28 October 2018

The Women of Hampshire Brooch

Queen Elizabeth II wears the Women of Hampshire Brooch at the farewell ceremony during the Dutch state visit, October 2018 (CHRISTOPHER FURLONG/AFP/Getty Images)

Queen Mary's wedding presents included a number of important pieces of jewelry. We talk a whole lot about the magnificent tiaras that she received, but the gifts included other pieces as well. Today, we're looking at a lovely smaller piece from the collection of gifts: the Women of Hampshire Brooch.




Mary wears the brooch on her order sash for a portrait taken in Melbourne, May 1901

The brooch was one of the gifts given to Mary by a committee of women. This time, the group was made of women who lived in the county of Hampshire. The committee was chaired by an important aristocratic lady: Elizabeth Wellesley, the Dowager Duchess of Wellington.


Elizabeth Wellesley, Duchess of Wellington, ca. 1861 (Wikimedia Commons)

Elizabeth was the daughter of a marquess and the daughter-in-law of the famous 1st Duke of Wellington, the hero of the Battle of Waterloo. She also served as Queen Victoria's Mistress of the Robes, so she was used to moving in royal circles. The committee selected a piece of diamond and pearl jewelry with a floral motif from Garrard for the present.

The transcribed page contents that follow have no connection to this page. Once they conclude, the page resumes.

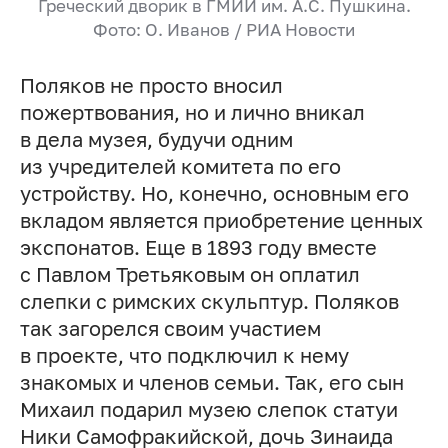
Греческий дворик в ГМИИ им.
А.С. Пушкина
.
Фото: О. Иванов / РИА Новости
Поляков не просто вносил
пожертвования, но и лично вникал
в дела музея, будучи одним
из учредителей комитета по его
устройству. Но, конечно, основным его
вкладом является приобретение ценных
экспонатов. Еще в 1893 году вместе
с Павлом Третьяковым он оплатил
слепки с римских скульптур. Поляков
так загорелся своим участием
в проекте, что подключил к нему
знакомых и членов семьи. Так, его сын
Михаил подарил музею слепок статуи
Ники Самофракийской, дочь Зинаида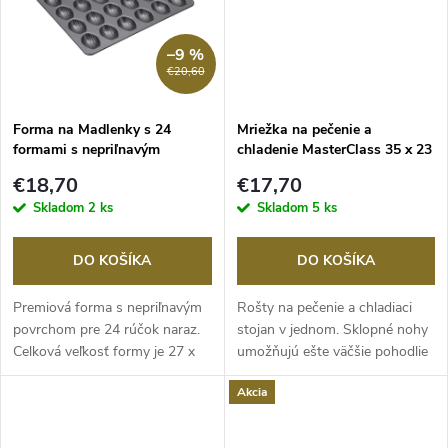
t
o
o
–9 %
v
€20,60
v
Forma na Madlenky s 24
Mriežka na pečenie a
formami s nepriľnavým
chladenie MasterClass 35 x 23
povrchom, MasterClass
cm, nepriľnavá
€18,70
€17,70
Skladom
2 ks
Skladom
5 ks
DO KOŠÍKA
DO KOŠÍKA
Premiová forma s nepriľnavým
Rošty na pečenie a chladiaci
povrchom pre 24 rúčok naraz.
stojan v jednom. Sklopné nohy
Celková veľkosť formy je 27 x
umožňujú ešte väčšie pohodlie
21 cm, na...
pri...
Akcia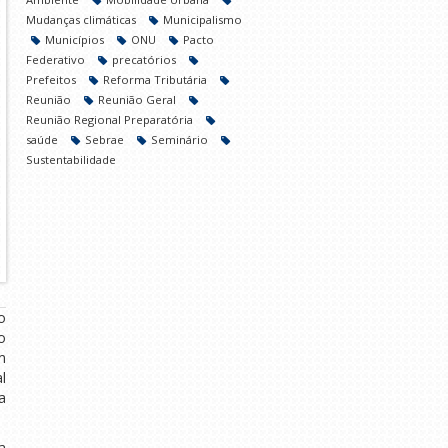
Mudanças climáticas
Municipalismo
Municípios
ONU
Pacto
Federativo
precatórios
Prefeitos
Reforma Tributária
Reunião
Reunião Geral
Reunião Regional Preparatória
saúde
Sebrae
Seminário
Sustentabilidade
o
o
m
l
a
a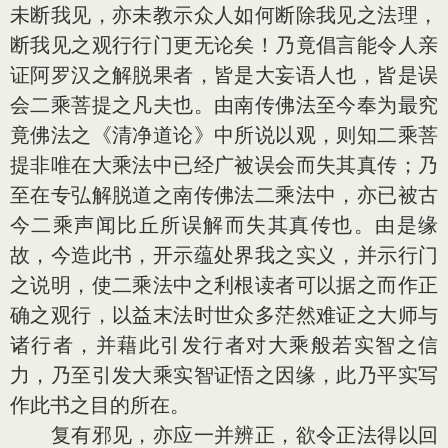
未断我见，亦未教示众人如何断除我见之法理，
断我见之观行行门更无论矣！乃竟倡言能令人亲
证阿罗汉之解脱果者，皆是大妄语人也，皆是误
会二乘菩提之凡夫也。由南传佛法至今奉为最究
竟佛法之《清净道论》中所说以观，则知二乘菩
提非唯在大乘法中已经广被误会而失其真传；乃
至在专弘解脱道之南传佛法二乘法中，亦已被古
今二乘声闻比丘所误解而失其真传也。由是缘
故，今造此书，开示蕴处界我之实义，并示行门
之说明，使二乘法中之利根读者可以据之而作正
确之观行，以益末法时世众多茫然难证之大师与
诸行者，并藉此引发行者对大乘般若实智之信
力，乃至引发大乘实智证悟之因缘，此乃平实写
作此书之目的所在。
复有邪见，亦应一并辨正，欲令正法得以回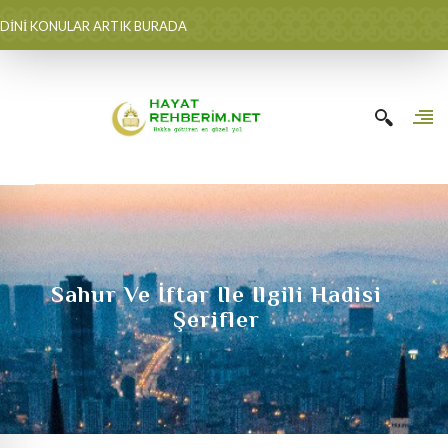
DİNİ KONULAR ARTIK BURADA
Sahur Ve İftar Ile Ilgili Hadisi
Şerifler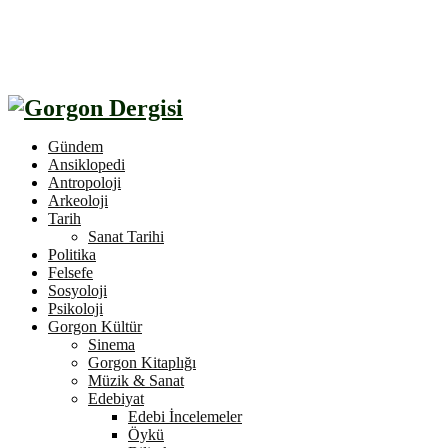
Gündem
Ansiklopedi
Antropoloji
Arkeoloji
Tarih
Sanat Tarihi
Politika
Felsefe
Sosyoloji
Psikoloji
Gorgon Kültür
Sinema
Gorgon Kitaplığı
Müzik & Sanat
Edebiyat
Edebi İncelemeler
Öykü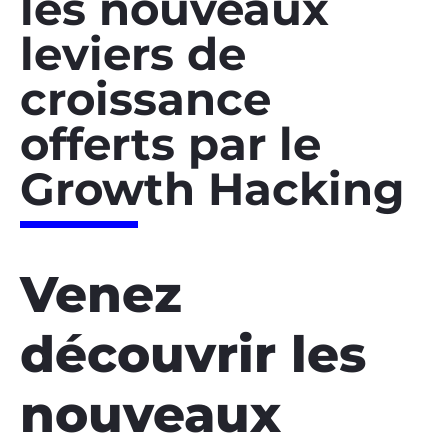
les nouveaux
leviers de
croissance
offerts par le
Growth Hacking
Venez
découvrir les
nouveaux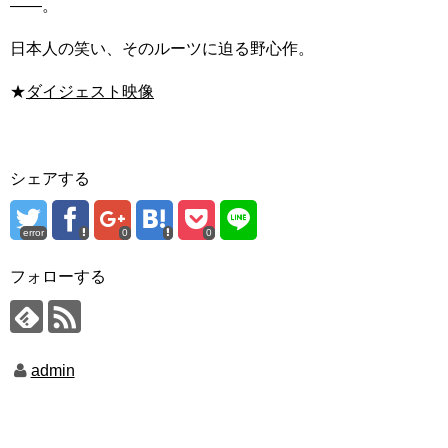
――。
日本人の笑い、そのルーツに迫る野心作。
★
ダイジェスト映像
シェアする
error
0
0
フォローする
admin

Christopher Furlong - WPA Pool/Getty Images

Initially, the piece was designed to be worn as a pendant on a necklace, but Mary later had it converted so that it could be worn as a brooch. It has a distinctive shape with three pendant stones: two pear-shaped diamonds and a large pear-shaped pearl.

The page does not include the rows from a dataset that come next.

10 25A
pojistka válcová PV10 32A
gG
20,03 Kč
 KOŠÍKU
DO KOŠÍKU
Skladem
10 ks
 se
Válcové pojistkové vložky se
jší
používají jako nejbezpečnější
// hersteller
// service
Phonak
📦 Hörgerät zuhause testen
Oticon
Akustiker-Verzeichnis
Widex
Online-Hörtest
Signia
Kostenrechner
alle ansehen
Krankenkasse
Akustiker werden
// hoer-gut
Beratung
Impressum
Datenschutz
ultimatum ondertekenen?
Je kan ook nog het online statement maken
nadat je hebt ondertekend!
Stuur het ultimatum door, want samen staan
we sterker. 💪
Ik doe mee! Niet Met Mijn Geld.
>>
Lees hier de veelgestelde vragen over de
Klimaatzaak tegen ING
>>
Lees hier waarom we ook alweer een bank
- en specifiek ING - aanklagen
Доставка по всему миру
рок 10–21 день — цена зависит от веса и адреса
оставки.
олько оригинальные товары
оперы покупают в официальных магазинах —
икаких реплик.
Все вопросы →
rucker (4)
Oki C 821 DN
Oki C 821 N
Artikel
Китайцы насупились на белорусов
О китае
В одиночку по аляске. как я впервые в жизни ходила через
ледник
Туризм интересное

Queen Mary wears the brooch at Princess Anne's christening

Mary often wore her brooches, including this one, pinned at her throat. That's precisely how she wore it for the christening of her great-granddaughter, the Princess Royal, in 1950.

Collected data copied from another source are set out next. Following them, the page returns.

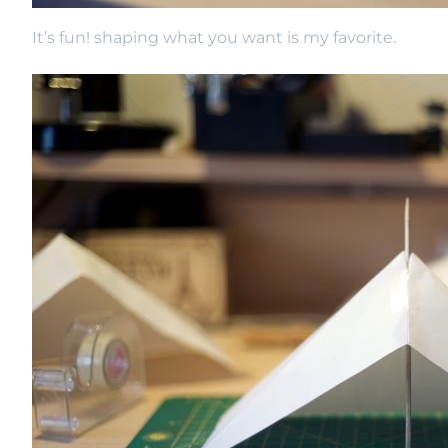
It’s fun! shaping what you want is my favorite.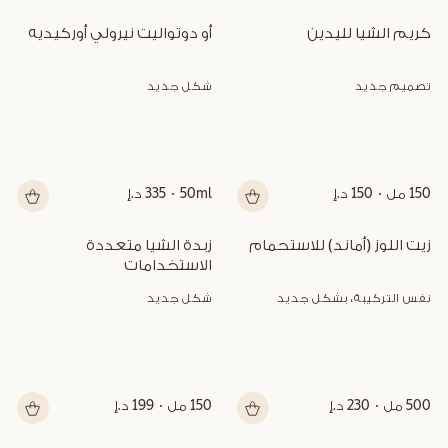
كريم الشيا لليدين
أو دوتواليت نيرولي أوركيديه
تصميم جديد
شكل جديد
150 مل
150 د.إ
50ml
335 د.إ
زيت اللوز (أماند) للاستحمام
زبدة الشيا متعددة 
الاستخدامات
نفس التركيبة، بشكل جديد
شكل جديد
500 مل
230 د.إ
150 مل
199 د.إ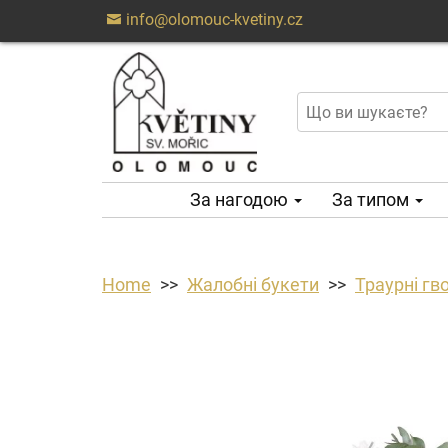
info@olomouc-kvetiny.cz
За нагодою
За типом
Home
Жалобні букети
Траурні гв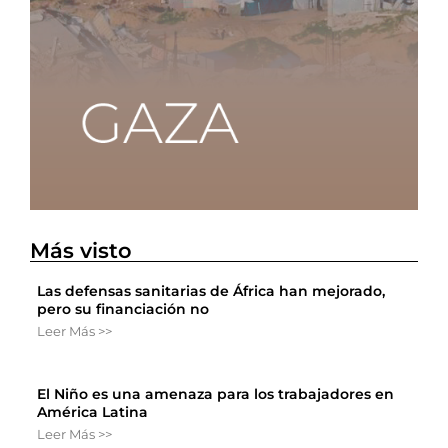
Más visto
Las defensas sanitarias de África han mejorado,
pero su financiación no
Leer Más >>
El Niño es una amenaza para los trabajadores en
América Latina
Leer Más >>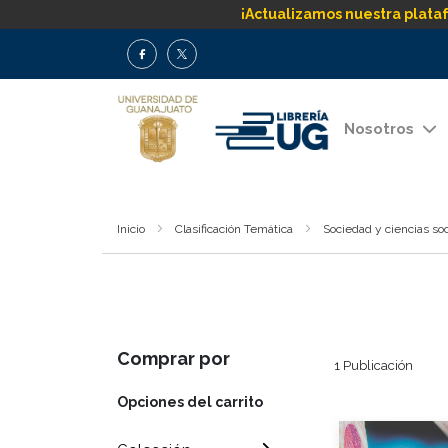
¡Actualizamos nuestra plata
Nosotros
Inicio
Clasificación Temática
Sociedad y ciencias soc
Comprar por
1
Publicación
Opciones del carrito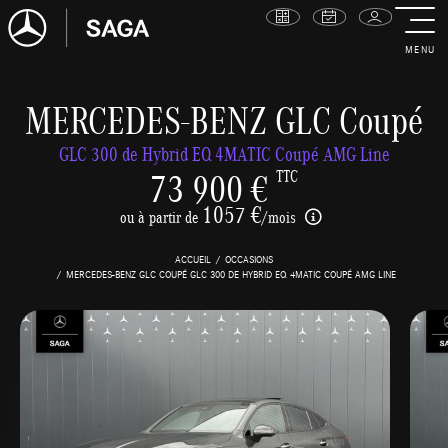
MENU
MERCEDES-BENZ GLC Coupé
GLC 300 de Hybrid EQ 4MATIC Coupé AMG Line
73 900 €
TTC
1057 €
ou à partir de
/mois
ACCUEIL
OCCASIONS
MERCEDES-BENZ GLC COUPÉ GLC 300 DE HYBRID EQ 4MATIC COUPÉ AMG LINE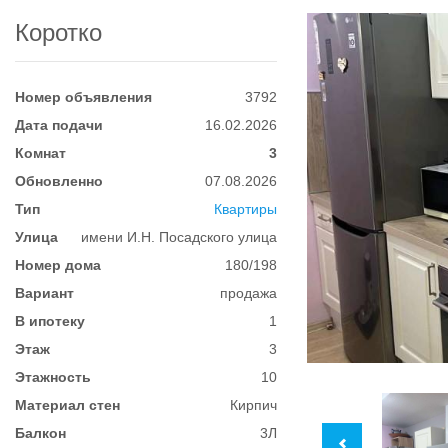
Коротко
Номер объявления
3792
Дата подачи
16.02.2026
Комнат
3
Обновленно
07.08.2026
Тип
Квартиры
Улица
имени И.Н. Посадского улица
Номер дома
180/198
Вариант
продажа
В ипотеку
1
Этаж
3
Этажность
10
Материал стен
Кирпич
Балкон
3Л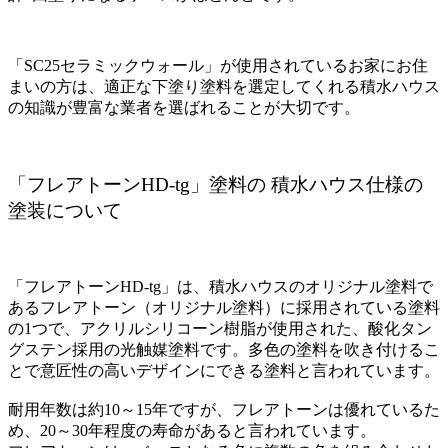
「SC25セラミックウォール」が使用されているお家にお住
まいの方は、適正な下塗り塗料を選定してくれる積水ハウス
の知識が豊富な業者を選ばれることが大切です。
「フレアトーンHD-tg」塗料の 積水ハウス仕様の
塗装について
「フレアトーンHD-tg」は、積水ハウスのオリジナル塗料で
あるフレアトーン（オリジナル塗料）に採用されている塗料
の1つで、
アクリルシリコーン樹脂が使用
された、酸化タン
グステン採用の光触媒塗料です。多色の塗料を吹き付けるこ
とで意匠性の高いデザインにできる塗料と言われています。
耐用年数は約10～15年ですが、フレアトーンは優れているた
め、20～30年程度の寿命があると言われています。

Queen Elizabeth II wears the brooch for a reception at Buckingham Palace, July 2010 (Anthony Devlin/WPA Pool/Getty Images)

The brooch was among the jewels inherited by the present Queen when her grandmother, Queen Mary, died in 1953. Since then, it's become part of the Queen's daytime brooch rota, popping up now and again at various royal engagements.

Note: This is an expanded version of an earlier post, with new text and images.